Therefore, the old framework failed not because prompt had no value, but because it was given responsibilities that did not belong to it by the team. Prompt can align the behavioral tendencies of the model, but cannot constrain the execution boundaries of the model. When the two are conflated, security becomes a belief rather than a mechanism.

What do we really want to control?

If we want to seriously discuss tool layer governance, the object we control is not the “model output”, but what state the model wants to change the world to, and whether the system allows this change to occur.

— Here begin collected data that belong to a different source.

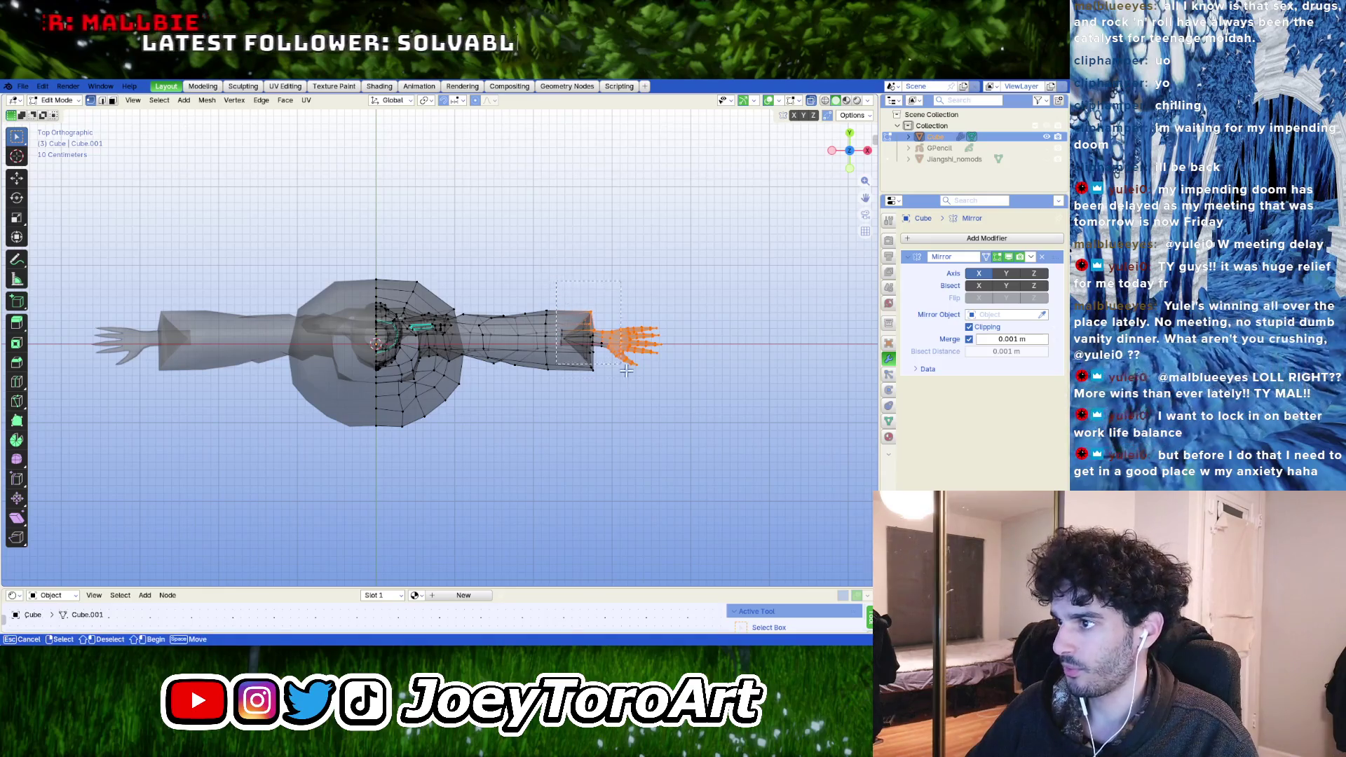
{"action": "key", "text": "g"}
{"action": "key", "text": "y"}
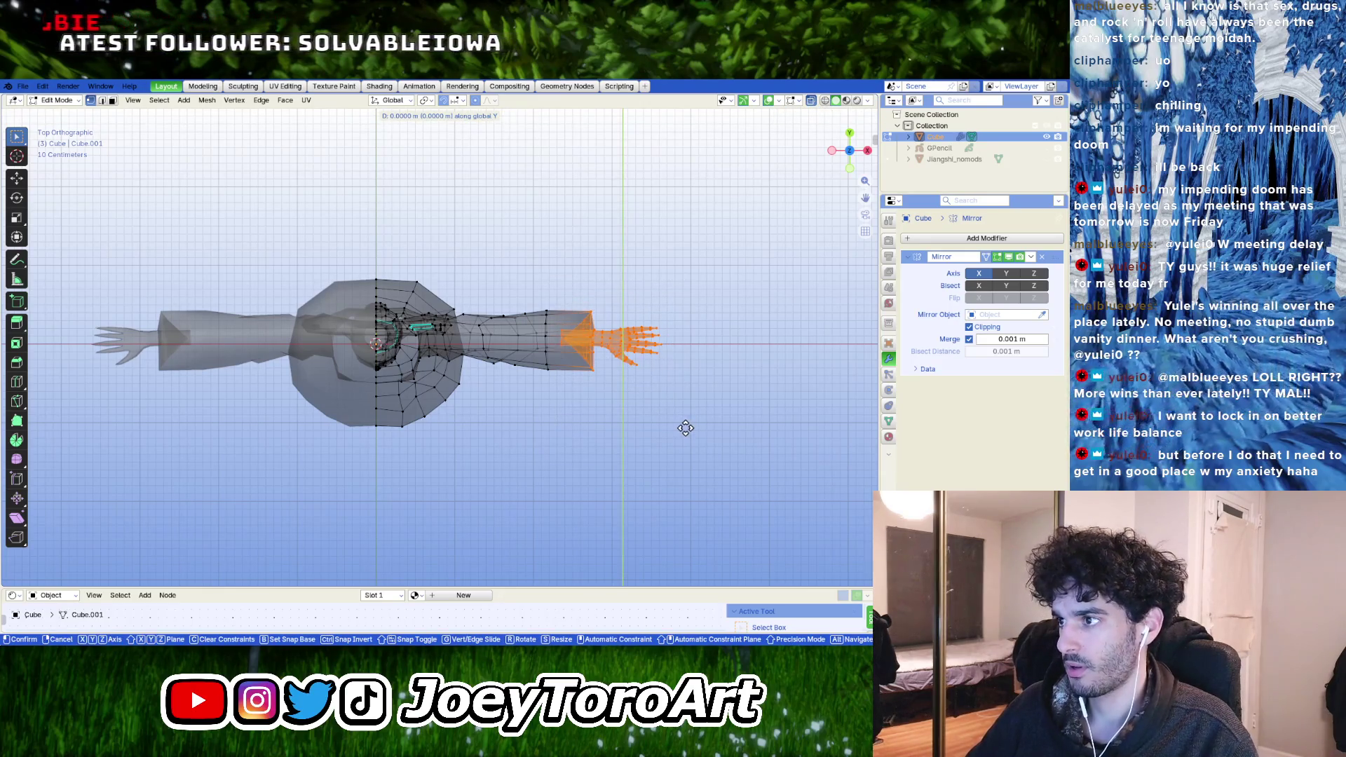
{"action": "key", "text": "x"}
{"action": "left_click", "coordinate": [679, 428]}
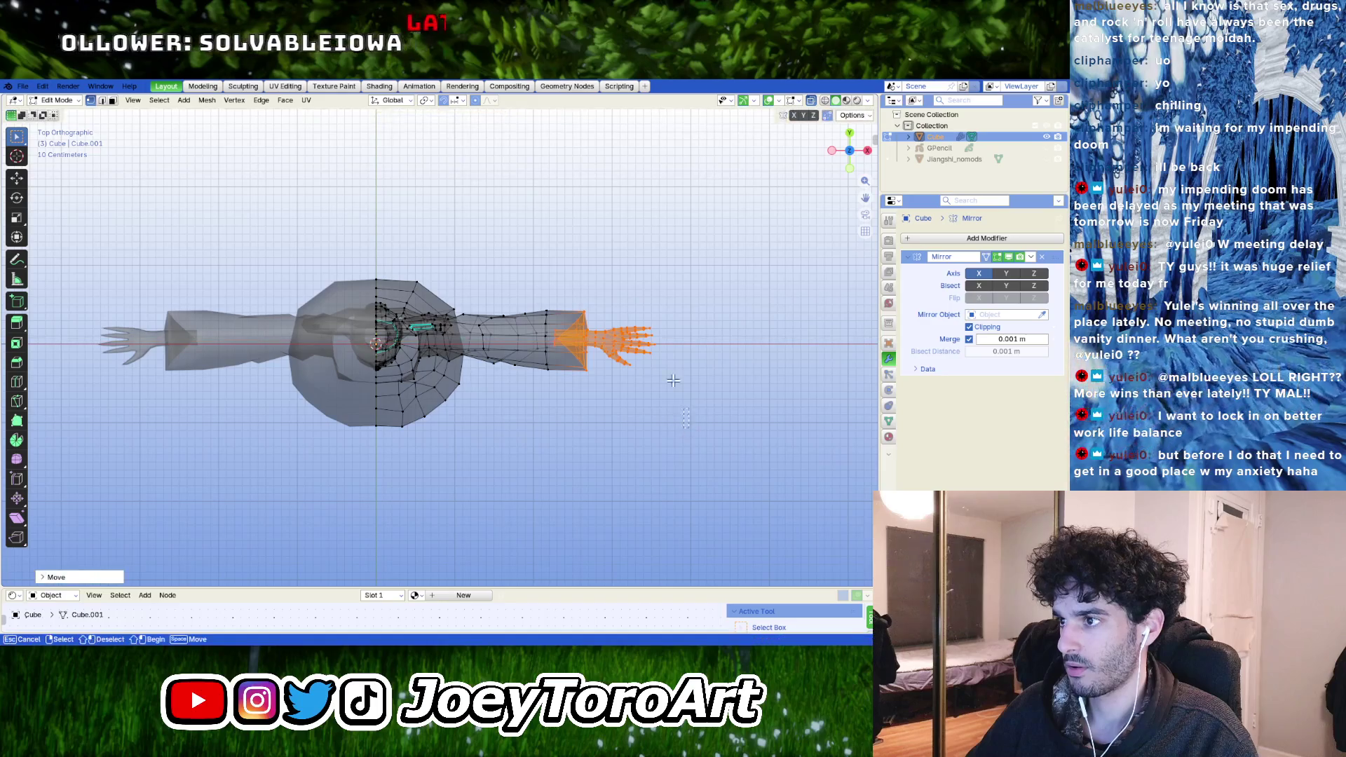
{"action": "left_click_drag", "start_coordinate": [515, 252], "coordinate": [514, 253]}
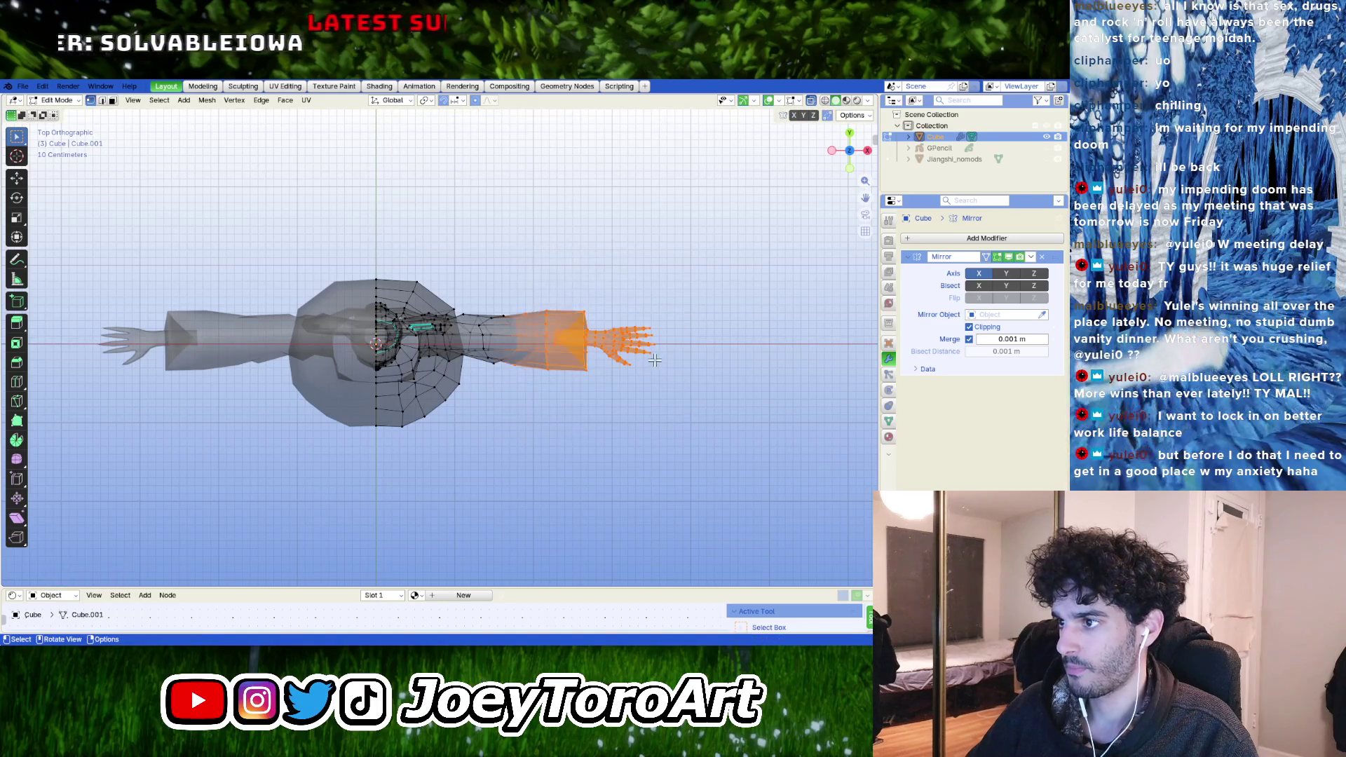
{"action": "key", "text": "g"}
{"action": "key", "text": "x"}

From this perspective, a tool call is not an extension of the output, but a permission event. It means:

An intent is being translated into an action
An action is approaching the real environment
The risk boundary of a real environment is about to be touched

Liu Yang likes to use this metaphor: model output is like what a person says, and tool invocation is like a person picking up a hammer. You can make a person “inclined” to hurt others without a hammer through education and guidance, but as long as he has a hammer in his hand, the risk exists. Real safety does not mean that he “doesn’t want” to hurt someone with the hammer, but that the moment he picks up the hammer, there is a mechanism that can ask him: Are you sure you want to use the hammer now? Are you sure you want to use it for this target? Are you sure you have permission to do this?

Therefore, what the system really needs to control is not whether a sentence is compliant, but whether the intention is qualified to penetrate to the execution layer under the current context.

This means that tool-level governance needs to answer several key questions:

What intent is the model currently proposing? (Not just the superficial tool name, but the real goal)
Is this intention reasonable within the context of the current task?
What permissions are required to perform this action? Does the current principal have these permissions?
What risks might this action bring? Are the risks within acceptable limits?
If implemented, are there audit records to explain this decision?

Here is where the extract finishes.